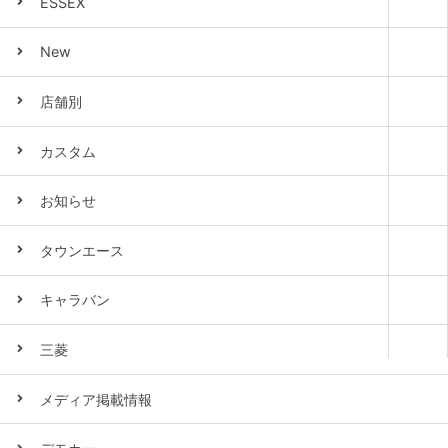
ESSEX
New
店舗別
カスタム
お知らせ
タウンエース
キャラバン
三菱
メディア掲載情報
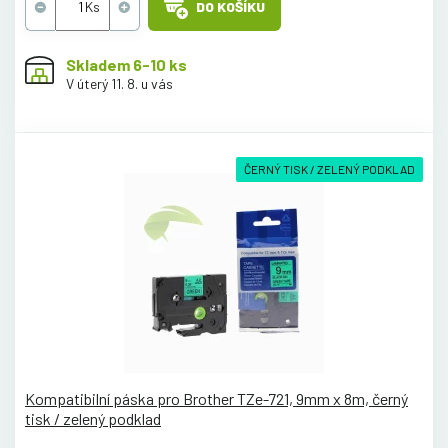
DO KOŠÍKU
Skladem 6-10 ks
V úterý 11. 8. u vás
ČERNÝ TISK / ZELENÝ PODKLAD
Kompatibilní páska pro Brother TZe-721, 9mm x 8m, černý
tisk / zelený podklad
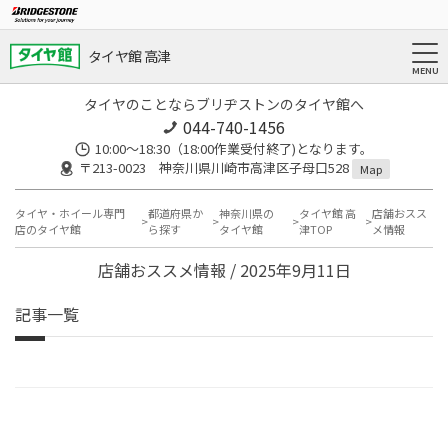
タイヤ館 高津
タイヤのことならブリヂストンのタイヤ館へ
044-740-1456
10:00～18:30（18:00作業受付終了)となります。
〒213-0023 神奈川県川崎市高津区子母口528
Map
タイヤ・ホイール専門
都道府県か
神奈川県の
タイヤ館 高
店舗おスス
店のタイヤ館
ら探す
タイヤ館
津TOP
メ情報
店舗おススメ情報 / 2025年9月11日
記事一覧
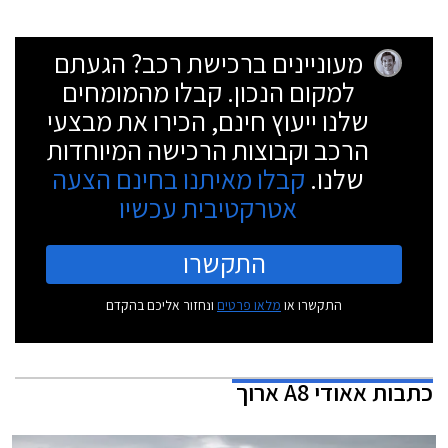
מעוניינים ברכישת רכב? הגעתם
למקום הנכון. קבלו מהמומחים
שלנו ייעוץ חינם, הכירו את מבצעי
הרכב וקבוצות הרכישה המיוחדות
שלנו.
קבלו מאיתנו בחינם הצעה
אטרקטיבית עכשיו
התקשרו
התקשרו או
מלאו פרטים
ונחזור אליכם בהקדם
כתבות
אאודי A8 ארוך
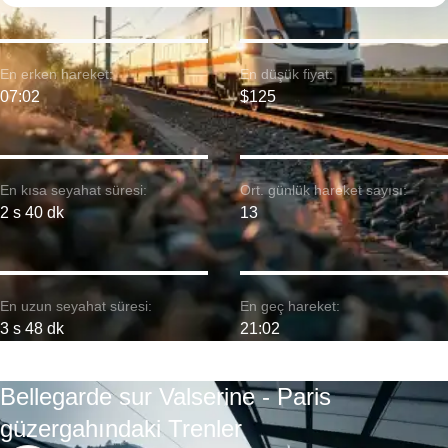
En erken hareket:
En düşük fiyat:
07:02
$125
En kısa seyahat süresi:
Ort. günlük hareket sayısı:
2 s 40 dk
13
En uzun seyahat süresi:
En geç hareket:
3 s 48 dk
21:02
Bellegarde sur Valserine - Paris
güzergahındaki Trenler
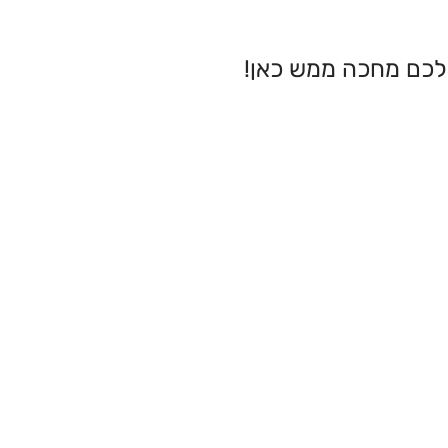
לכם מחכה ממש כאן!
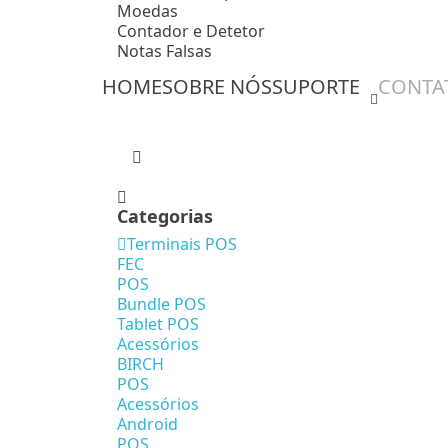
Moedas
Contador e Detetor
Notas Falsas
HOME
SOBRE NÓS
SUPORTE
CONTA
Categorias
Terminais POS
FEC
POS
Bundle POS
Tablet POS
Acessórios
BIRCH
POS
Acessórios
Android
POS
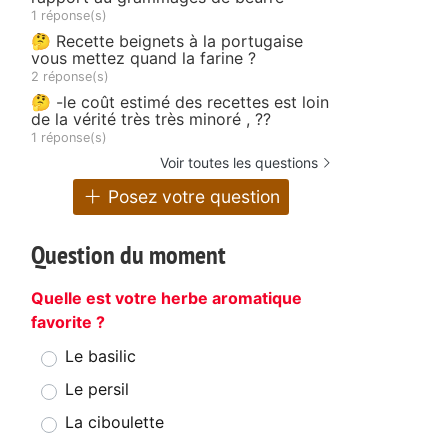
1 réponse(s)
🤔 Recette beignets à la portugaise
vous mettez quand la farine ?
2 réponse(s)
🤔 -le coût estimé des recettes est loin
de la vérité très très minoré , ??
1 réponse(s)
Voir toutes les questions
Posez votre question
Question du moment
Quelle est votre herbe aromatique
favorite ?
Le basilic
Le persil
La ciboulette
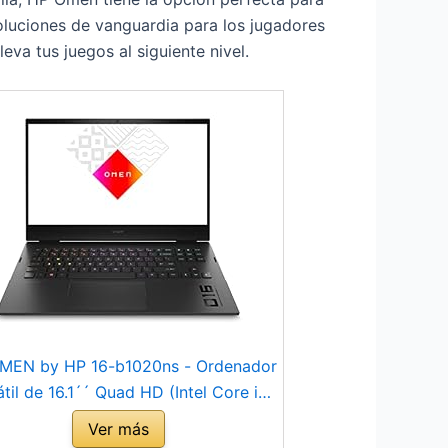
oluciones de vanguardia para los jugadores
va tus juegos al siguiente nivel.
MEN by HP 16-b1020ns - Ordenador
til de 16.1´´ Quad HD (Intel Core i7-
0H, 16GB RAM, 512GB SSD, 165 Hz,
Ver más
IA GeForce RTX 3070 Ti, Sin Sistema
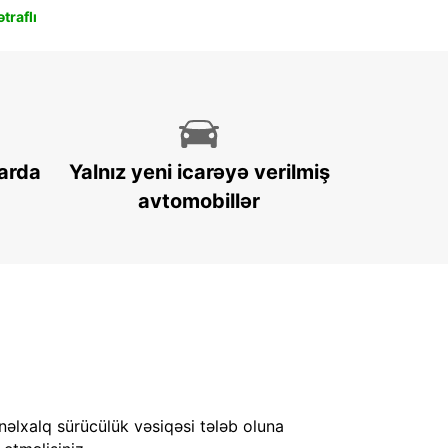
traflı
arda
Yalnız yeni icarəyə verilmiş
avtomobillər
nəlxalq sürücülük vəsiqəsi tələb oluna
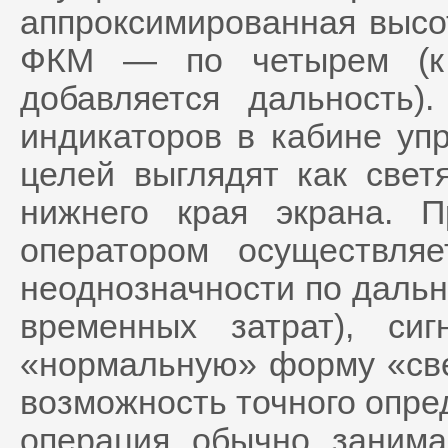
аппроксимированная высот
ФКМ — по четырем (к 
добавляется дальность
индикаторов в кабине уп
целей выглядят как свет
нижнего края экрана.
оператором осуществля
неоднозначности по дальн
временных затрат), си
«нормальную» форму «све
возможность точного опре
операция обычно занима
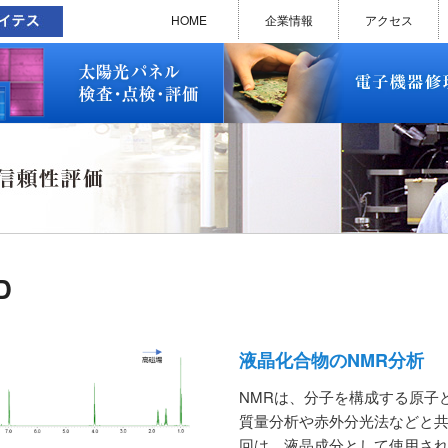
太陽光パネル検査・点検・評価
ソラメンテ
EL･PL 検査装置
EL/PL 検査装置 保守サービス
お問い合わせ
販売終了品
修理で延命できる可能性
修理のお申し込みについて
修理実績(PC)
修理実績(PC部品)
修理実績(シーケンサー)
修理実績(インバーター)
修理実績(制御ユニット)
修理実績(モーター)
修理実績(モータードライバー
修理実績(表示器)
修理実績(電源)
修理実績(マザーボード)
修理実績(基板)
修理実績(その他)
よくあるご質問
メルマガバックナンバー
お問い合わせ
HOME
企業情報
アクセス
太陽光パネル検査・点検・評価
ソラメンテ
EL･PL 検査装置
EL/PL 検査装置 保守サービス
お問い合わせ
販売終了品
修理で延命できる可能性
修理のお申し込みについて
修理実績(PC)
修理実績(PC部品)
修理実績(シーケンサー)
修理実績(インバーター)
修理実績(制御ユニット)
修理実績(モーター)
修理実績(モータードライバー
修理実績(表示器)
修理実績(電源)
修理実績(マザーボード)
修理実績(基板)
修理実績(その他)
よくあるご質問
メルマガバックナンバー
お問い合わせ
D
液晶化合物のNMR分析
NMRは、分子を構成する原子
質量分析や赤外分光法などと
回は、液晶成分として使用される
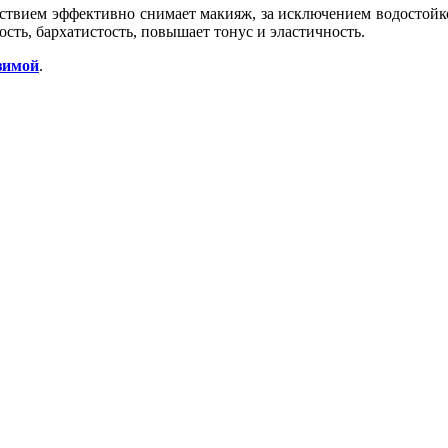
вием эффективно снимает макияж, за исключением водостойког
ость, бархатистость, повышает тонус и эластичность.
зимой
.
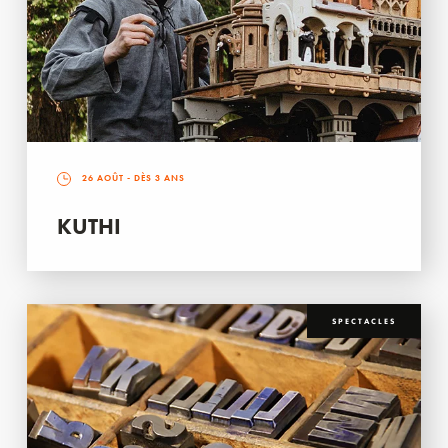
26 AOÛT
- DÈS 3 ANS
KUTHI
SPECTACLES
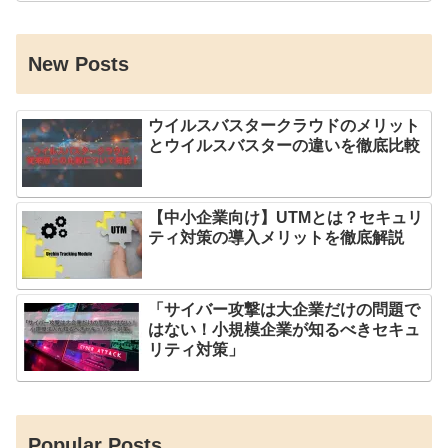
New Posts
ウイルスバスタークラウドのメリット
とウイルスバスターの違いを徹底比較
【中小企業向け】UTMとは？セキュリ
ティ対策の導入メリットを徹底解説
「サイバー攻撃は大企業だけの問題で
はない！小規模企業が知るべきセキュ
リティ対策」
Popular Posts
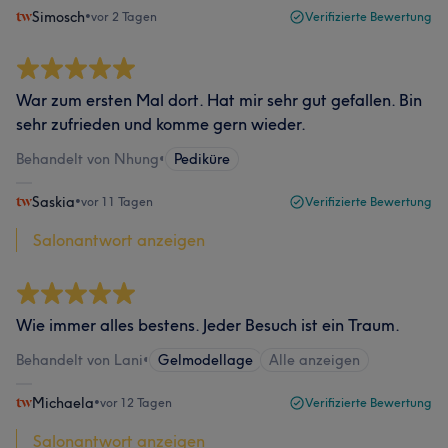
Simosch
•
vor 2 Tagen
Verifizierte Bewertung
War zum ersten Mal dort. Hat mir sehr gut gefallen. Bin
sehr zufrieden und komme gern wieder.
Behandelt von Nhung
•
Pediküre
Saskia
•
vor 11 Tagen
Verifizierte Bewertung
Salonantwort anzeigen
Wie immer alles bestens. Jeder Besuch ist ein Traum.
Behandelt von Lani
•
Gelmodellage
Alle anzeigen
Michaela
•
vor 12 Tagen
Verifizierte Bewertung
Salonantwort anzeigen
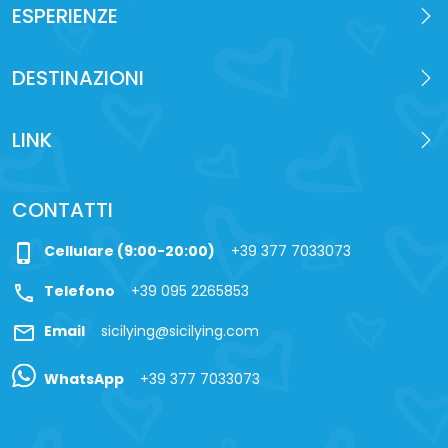
ESPERIENZE
DESTINAZIONI
LINK
CONTATTI
phone_iphone
Cellulare (9:00-20:00)
+39 377 7033073
call
Telefono
+39 095 2265853
mail
Email
sicilying@sicilying.com
WhatsApp
+39 377 7033073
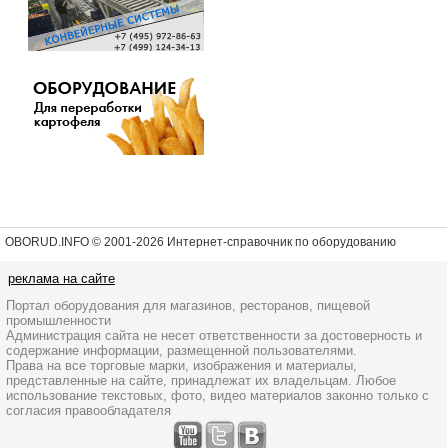
OBORUD.INFO © 2001
-2026 Интернет-справочник по оборудованию
реклама на сайте
Портал оборудования для магазинов, ресторанов, пищевой
промышленности
Администрация сайта не несет ответственности за достоверность и
содержание информации, размещенной пользователями.
Права на все торговые марки, изображения и материалы,
представленные на сайте, принадлежат их владельцам. Любое
использование текстовых, фото, видео материалов законно только с
согласия правообладателя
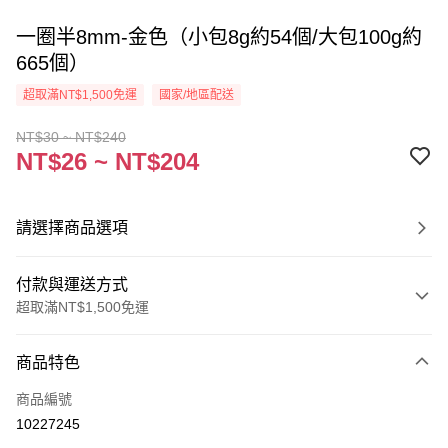
一圈半8mm-金色（小包8g約54個/大包100g約
665個）
超取滿NT$1,500免運
國家/地區配送
NT$30 ~ NT$240
NT$26 ~ NT$204
請選擇商品選項
付款與運送方式
超取滿NT$1,500免運
付款方式
商品特色
信用卡一次付款
商品編號
超商取貨付款
10227245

========

INSTRUCTIONS TO FOLLOW – An exact copy of the lines above, from the first through the line that holds "Question du moment", is what is needed; leave the pictures out.

RESPONSE AREA –
ESSEX
New
店舗別
カスタム
お知らせ
タウンエース
キャラバン
三菱
メディア掲載情報
DO KOŠÍKU
Skladem 6-10 ks
V úterý 11. 8. u vás
ČERNÝ TISK / ZELENÝ PODKLAD
Kompatibilní páska pro Brother TZe-721, 9mm x 8m, černý
tisk / zelený podklad
タイヤ館 高津
タイヤのことならブリヂストンのタイヤ館へ
044-740-1456
10:00～18:30（18:00作業受付終了)となります。
〒213-0023 神奈川県川崎市高津区子母口528
Map
タイヤ・ホイール専門
都道府県か
神奈川県の
タイヤ館 高
店舗おスス
店のタイヤ館
ら探す
タイヤ館
津TOP
メ情報
店舗おススメ情報 / 2025年9月11日
記事一覧
מעוניינים ברכישת רכב? הגעתם
למקום הנכון. קבלו מהמומחים
שלנו ייעוץ חינם, הכירו את מבצעי
הרכב וקבוצות הרכישה המיוחדות
שלנו.
קבלו מאיתנו בחינם הצעה
אטרקטיבית עכשיו
התקשרו
התקשרו או
מלאו פרטים
ונחזור אליכם בהקדם
כתבות
אאודי A8 ארוך
En erken hareket:
En düşük fiyat:
07:02
$125
En kısa seyahat süresi:
Ort. günlük hareket sayısı:
2 s 40 dk
13
En uzun seyahat süresi:
En geç hareket:
3 s 48 dk
21:02
Bellegarde sur Valserine - Paris
güzergahındaki Trenler
לכם מחכה ממש כאן!
Moedas
Contador e Detetor
Notas Falsas
HOME
SOBRE NÓS
SUPORTE
CONTA
Categorias
Terminais POS
FEC
POS
Bundle POS
Tablet POS
Acessórios
BIRCH
POS
Acessórios
Android
POS
1 réponse(s)
🤔 Recette beignets à la portugaise
vous mettez quand la farine ?
2 réponse(s)
🤔 -le coût estimé des recettes est loin
de la vérité très très minoré , ??
1 réponse(s)
Voir toutes les questions
Posez votre question
Question du moment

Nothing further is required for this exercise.